Data for this task -

==========

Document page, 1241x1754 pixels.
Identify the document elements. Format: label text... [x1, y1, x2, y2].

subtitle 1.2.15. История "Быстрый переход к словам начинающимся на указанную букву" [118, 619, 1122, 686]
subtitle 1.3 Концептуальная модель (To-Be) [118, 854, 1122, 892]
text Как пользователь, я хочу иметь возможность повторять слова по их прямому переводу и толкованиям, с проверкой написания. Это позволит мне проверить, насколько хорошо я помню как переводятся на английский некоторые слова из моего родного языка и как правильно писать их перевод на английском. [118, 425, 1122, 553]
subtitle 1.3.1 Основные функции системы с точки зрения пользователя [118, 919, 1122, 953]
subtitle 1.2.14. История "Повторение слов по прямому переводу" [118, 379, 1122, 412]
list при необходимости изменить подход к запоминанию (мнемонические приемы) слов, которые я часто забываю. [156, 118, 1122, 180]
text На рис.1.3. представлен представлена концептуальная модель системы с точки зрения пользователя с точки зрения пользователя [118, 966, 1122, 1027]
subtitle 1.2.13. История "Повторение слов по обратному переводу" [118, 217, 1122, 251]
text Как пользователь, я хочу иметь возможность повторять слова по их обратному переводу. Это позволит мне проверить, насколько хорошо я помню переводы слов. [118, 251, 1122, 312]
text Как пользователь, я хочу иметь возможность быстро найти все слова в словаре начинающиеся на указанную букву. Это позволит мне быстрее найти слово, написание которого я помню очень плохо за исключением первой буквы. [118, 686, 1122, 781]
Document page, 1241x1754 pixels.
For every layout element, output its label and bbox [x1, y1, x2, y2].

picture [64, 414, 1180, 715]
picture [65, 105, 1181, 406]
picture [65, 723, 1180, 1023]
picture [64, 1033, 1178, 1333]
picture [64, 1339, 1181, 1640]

==========

Written request - Reproduce every line of the records above verbatim.

Result -
Document page, 1241x1754 pixels.
Identify the document elements. Format: label text... [x1, y1, x2, y2].

subtitle 1.2.15. История "Быстрый переход к словам начинающимся на указанную букву" [118, 619, 1122, 686]
subtitle 1.3 Концептуальная модель (To-Be) [118, 854, 1122, 892]
text Как пользователь, я хочу иметь возможность повторять слова по их прямому переводу и толкованиям, с проверкой написания. Это позволит мне проверить, насколько хорошо я помню как переводятся на английский некоторые слова из моего родного языка и как правильно писать их перевод на английском. [118, 425, 1122, 553]
subtitle 1.3.1 Основные функции системы с точки зрения пользователя [118, 919, 1122, 953]
subtitle 1.2.14. История "Повторение слов по прямому переводу" [118, 379, 1122, 412]
list при необходимости изменить подход к запоминанию (мнемонические приемы) слов, которые я часто забываю. [156, 118, 1122, 180]
text На рис.1.3. представлен представлена концептуальная модель системы с точки зрения пользователя с точки зрения пользователя [118, 966, 1122, 1027]
subtitle 1.2.13. История "Повторение слов по обратному переводу" [118, 217, 1122, 251]
text Как пользователь, я хочу иметь возможность повторять слова по их обратному переводу. Это позволит мне проверить, насколько хорошо я помню переводы слов. [118, 251, 1122, 312]
text Как пользователь, я хочу иметь возможность быстро найти все слова в словаре начинающиеся на указанную букву. Это позволит мне быстрее найти слово, написание которого я помню очень плохо за исключением первой буквы. [118, 686, 1122, 781]
Document page, 1241x1754 pixels.
For every layout element, output its label and bbox [x1, y1, x2, y2].

picture [64, 414, 1180, 715]
picture [65, 105, 1181, 406]
picture [65, 723, 1180, 1023]
picture [64, 1033, 1178, 1333]
picture [64, 1339, 1181, 1640]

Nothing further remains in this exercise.